You should also get the hospital specialist nurse to send form DS1500 to Macmillan Finance so that they can claim the full allowances for your Dad, they can do this by phone with him and he should not delay doing it because even though he may not need the money now it can be put away for when he does and it will mean that he has finance in place to support him and his carers as taking people to hospital and looking after them during treatment is time consuming and may mean someone has to take time off to care for him. You may think it strange to bang on about money at this stage but anxiety over finance is very common among patients and carers and it can be avoided if someone pays attention to it. Many firms who run pension schemes will also pay pensions early in the case of terminal illness. MacMillan and the palliative care team can often help.

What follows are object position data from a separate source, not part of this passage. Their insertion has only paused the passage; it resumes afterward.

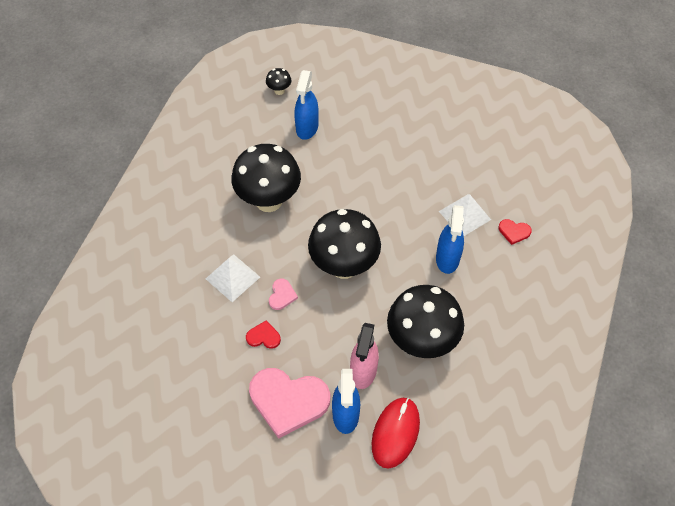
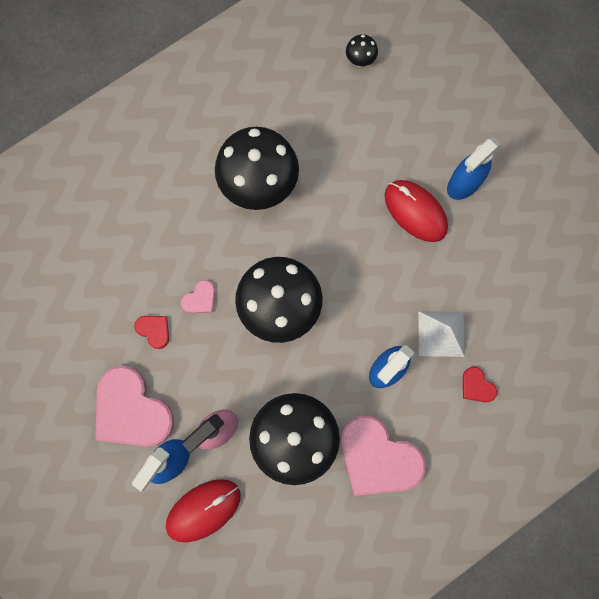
camera: 35 degrees right, 20 degrees up
white pyramid [206,254,260,302] -> none
blue spray bottle [294,70,319,140] -> blue spray bottle moved to [447,137,501,200]
none -> pink heart [341,416,426,496]
none -> red mouse [385,180,448,242]

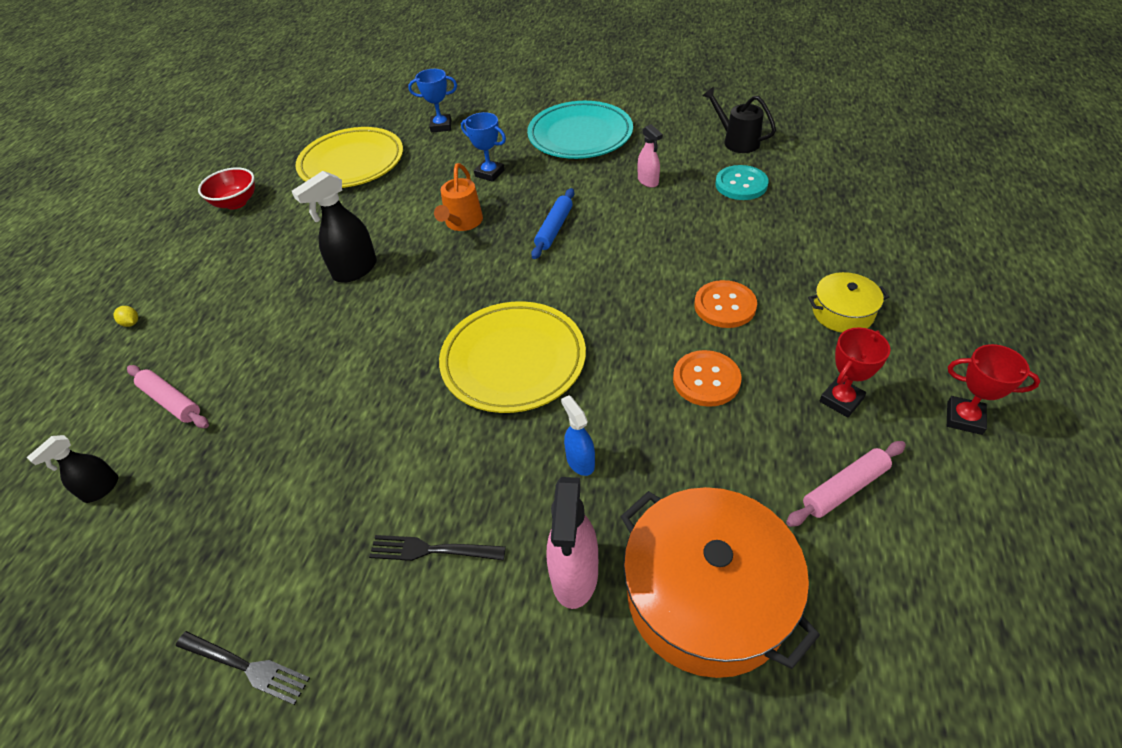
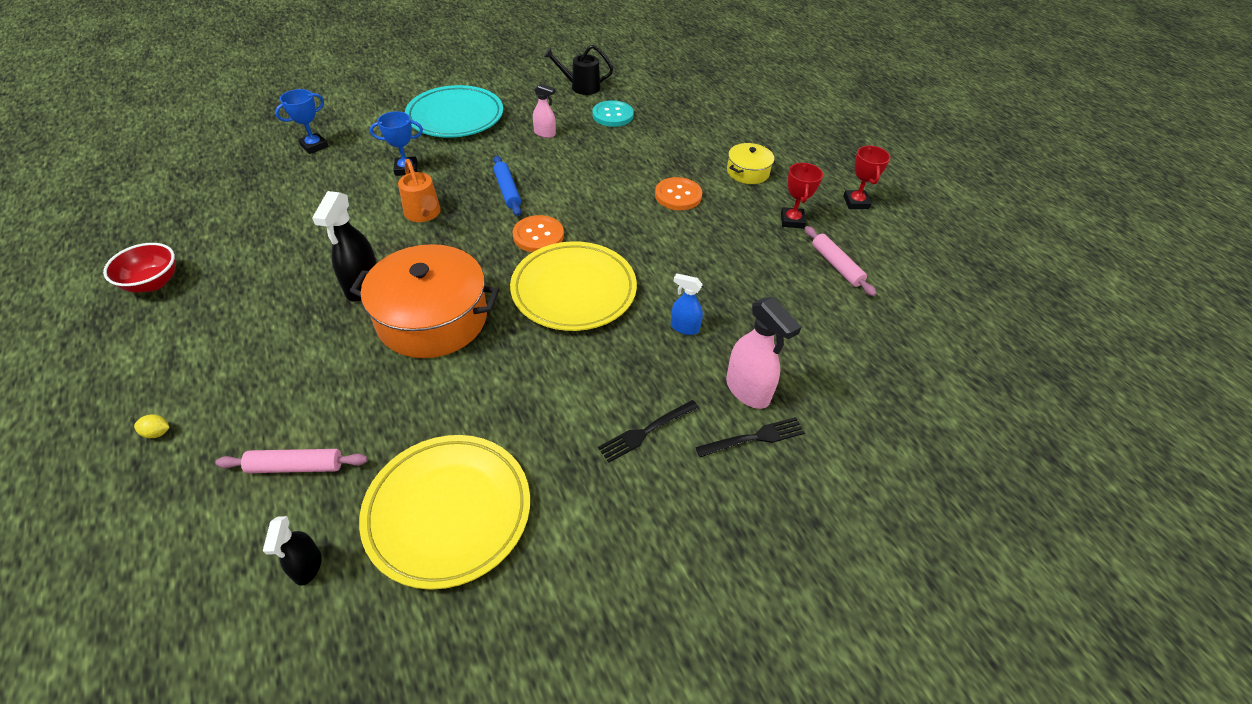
camera: 45 degrees left, 0 degrees up
black fork [176,631,310,705] -> black fork moved to [695,417,805,457]
yellow plate [295,127,403,188] -> yellow plate moved to [359,435,530,590]
orange pot [620,487,820,678] -> orange pot moved to [350,244,499,358]
orange button [673,350,742,407] -> orange button moved to [513,215,564,252]
pink rolling pin [786,441,906,527] -> pink rolling pin turned 45 degrees counterclockwise [805,226,877,296]
red trophy [947,344,1040,435] -> red trophy turned 75 degrees counterclockwise [843,146,890,209]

Finally, keep the GP informed and make a friend of him or her. The GP is the person ultimately responsible for your Dad's care and is key in the system. As others have said, don't be afraid to ring the wonderful nurses on here if you are worried about anything or want anything explained. They are absolutely ace!

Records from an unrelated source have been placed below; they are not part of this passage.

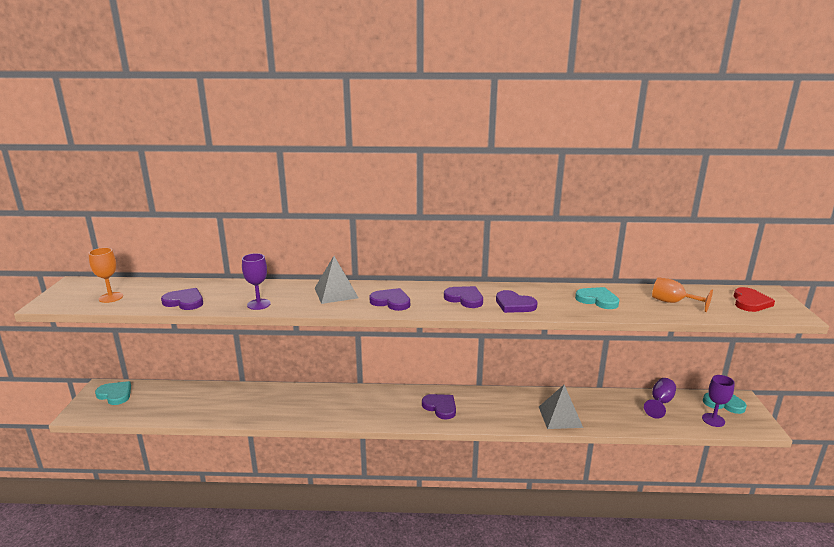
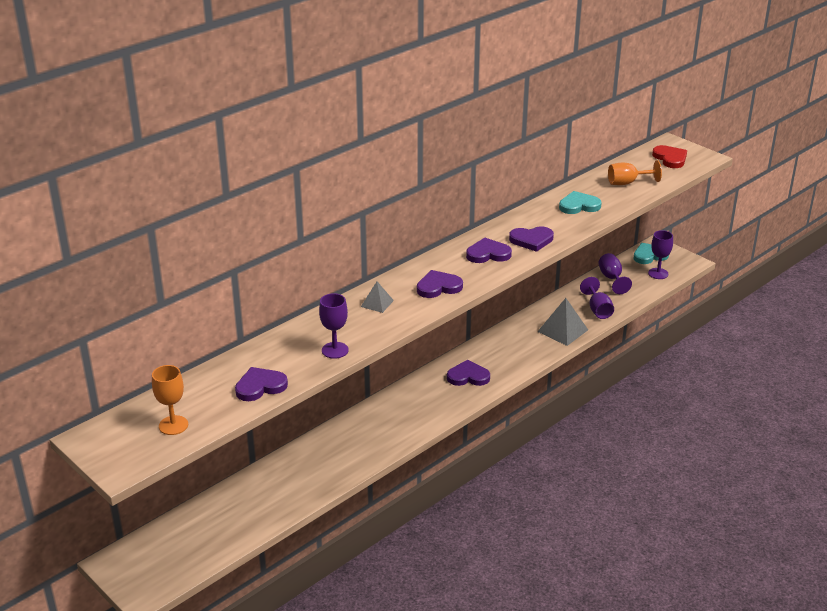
camera: 45 degrees left, 10 degrees up
turquoise heart [95,381,131,405] -> none
grey pyramid [315,256,358,304] -> grey pyramid [361,282,394,313], size x0.57
none -> purple goblet [580,277,614,319]

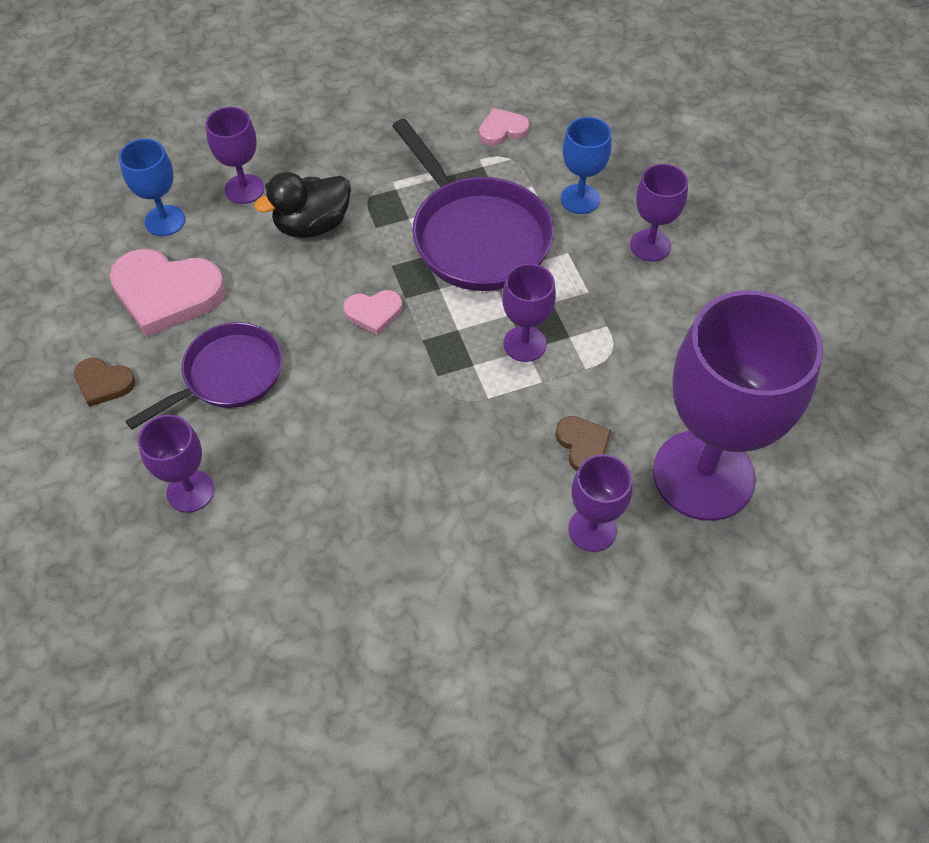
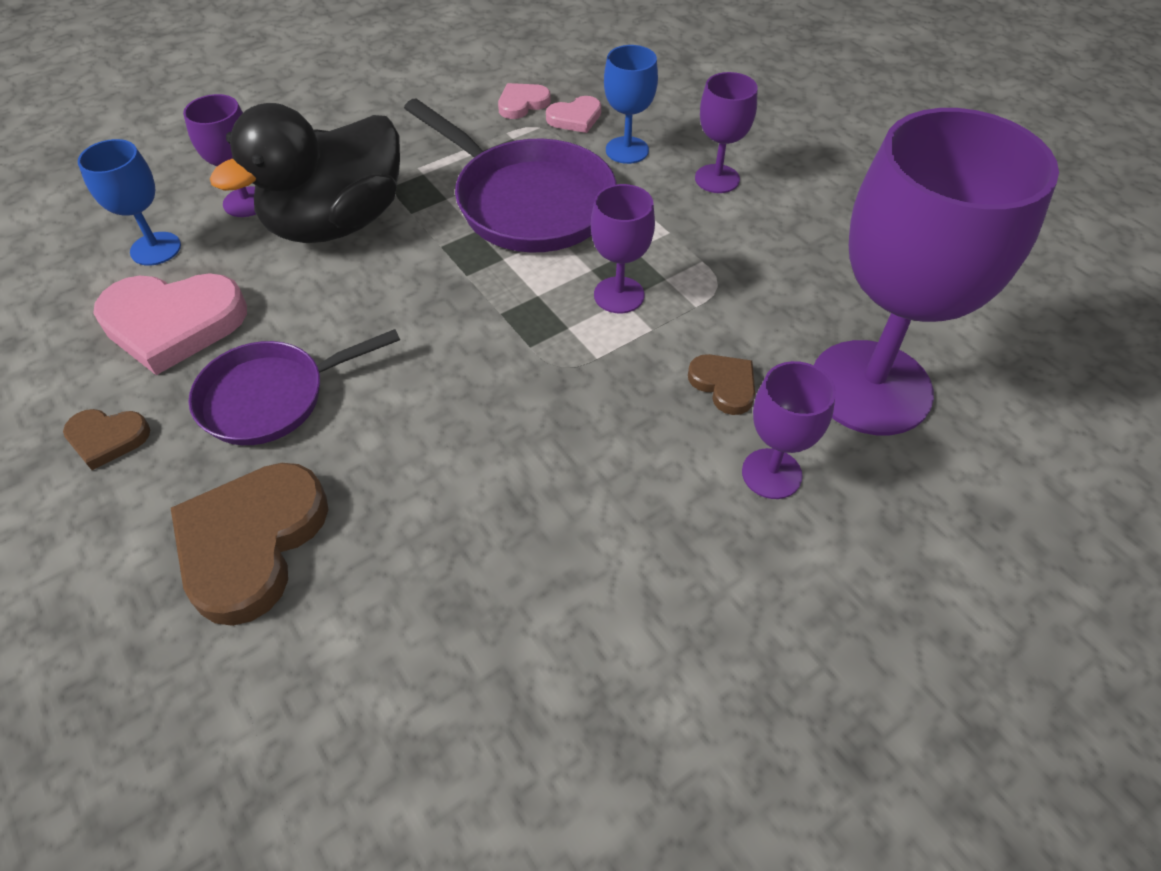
camera: 15 degrees left, 5 degrees down
purple pan [125,322,282,430] -> purple pan turned 150 degrees counterclockwise [188,329,400,445]
purple goblet [138,415,214,513] -> brown heart [171,463,328,626]
black duck [254,172,351,238] -> black duck [210,103,400,243], size x1.62
pink heart [343,290,402,335] -> pink heart moved to [546,96,601,133]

I wish you, your Dad and the whole family the very best. Dad is strong, he has youth on his side and I am sure there medics will try really hard to give him some good options for treatment. Try to make life the very best it can be and concentrate on that.


Marmalade xx


I

Edited by Anonymous
PCUK Nurse Dianne
Posted

Hi Nick,


Welcome to the forum and thank you for your input. I am sorry to read your story. I will take the opportunity to email you directly to share some information with you and hopefully be able to guide you in this instance.


Kind regards,


Dianne

Pancreatic Cancer Specialist Nurse

Pancreatic Cancer UK

Support line: Freecall 0808 801 0707

Posted

Thanks for the replies everyone.


Things aren't too bad at the moment, although there is an element of constantly playing catch up. Low energy levels have been an issue, but he's got half of his appetite back which has been a plus point. A follow up appointment has been made with the oncologist, as the immediate issue was to gain some more strength and start eating more.

  • 1 month later...
Posted

Hey Nick, welcome here and hope you like the support here. I wish you all the strength to support your Dad and Good Luck for the appointment.